'We have to fight to keep those jobs here'
Education Secretary Arne Duncan speaks with WTOP.
Paul D. Shinkman,
WASHINGTON - Congress' failure to keep student loan debt interest rates at their current levels could have devastating consequences for the future of U.S. jobs, according to the secretary of education, who on Thursday scolded lawmakers for blocking "urgent" legislation.
Senate Republicans successfully filibustered consideration of a Democratic bill earlier this month that would keep the loan interest rates from doubling from 3.4 percent to 6.8 percent. Congress is tasked with finding $5 billion to $6 billion to pay for the measure, which would repeat a 2007 bipartisan effort under a Republican president to keep the interest rate status quo.

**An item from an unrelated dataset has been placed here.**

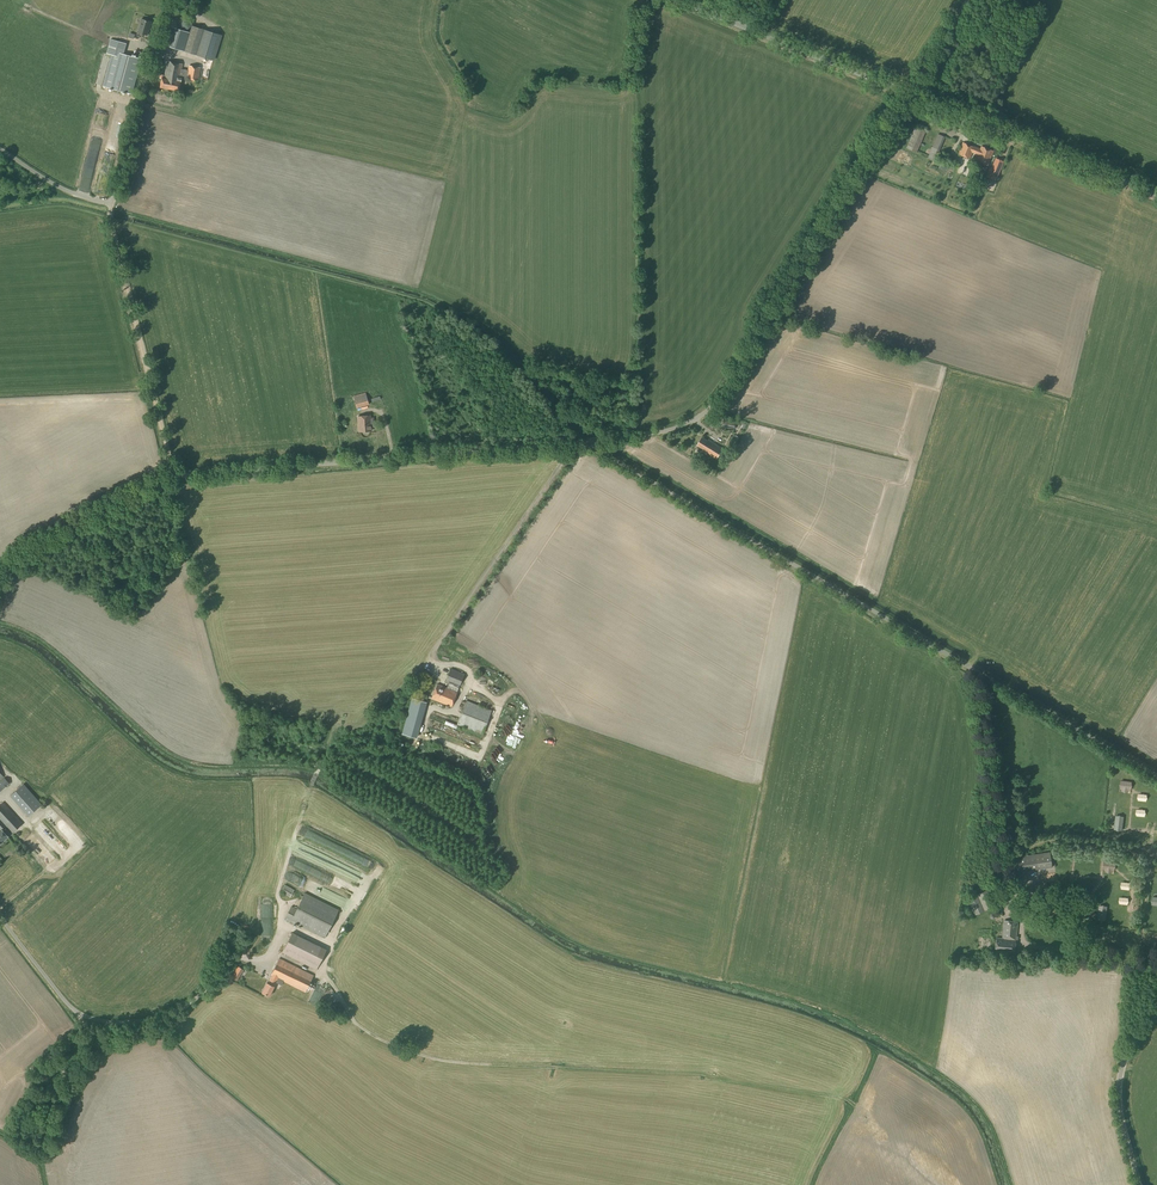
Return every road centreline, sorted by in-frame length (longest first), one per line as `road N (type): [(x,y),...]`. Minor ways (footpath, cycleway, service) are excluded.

Education Secretary Arne Duncan believes it is going to come down to the June 30 deadline to pass what he calls a critical measure.
"We're pushing as hard as we can to make sure that Congress gets past this dysfunction," he told WTOP on Thursday. "If they can come together and get behind anything…it's got to be around education and helping our nation's young people."
This legislation would affect as many as 7 million new undergraduate borrowers looking for a way to offset the rising cost of education, which on average reaches more than $17,000 at in-state universities and over $50,000 at many private schools.
"I feel this tremendous sense of urgency," Duncan says.
The measure has attracted the attention of President Barack Obama, who on Thursday called for Congress to halt the rate increase.
Both sides of the aisle, mired in a hotly contentious election year, agree on keeping student loans at their current levels. Learn more about both sides' plans here.
There are many ways to find the billions needed to pay for offsetting the rise in rates, Duncan says, which is particularly critical to combat a growing fear among middle-class families that college is unaffordable.
"The jobs of the future are going to go where the knowledge workers are," he says, "whether it's in our country, or in Singapore and South Korea and China or India."
"We have to fight to keep those jobs here, and the best thing we can do is have a well-educated workforce," Duncan says.
The subsidized rates aren't the government's only tack to help make college more affordable. The Department of Education has increased financial need-based Pell Grants by more than $40 billion over the next decade without charging taxpayers.
This increase, accomplished by ceasing subsidies for banks, raised some eyebrows on Capitol Hill, Duncan says.
"It was wildly controversial here in Washington," he says. "We thought it was common sense."
The secretary also called on state governments to contribute to the effort by keeping tuition costs low, in the wake of 40 states cutting funding to higher education.
Tuition in Virginia has doubled in the last decade, and is growing at a rate that outpaces income, Gov. Bob McDonnell tells WTOP. He has set a goal of producing 100,000 more university graduates in the next 15 years.
The interest rates Congress must consider by July 1 are "an important piece of the puzzle," Duncan says, "but by no way is it the answer by itself."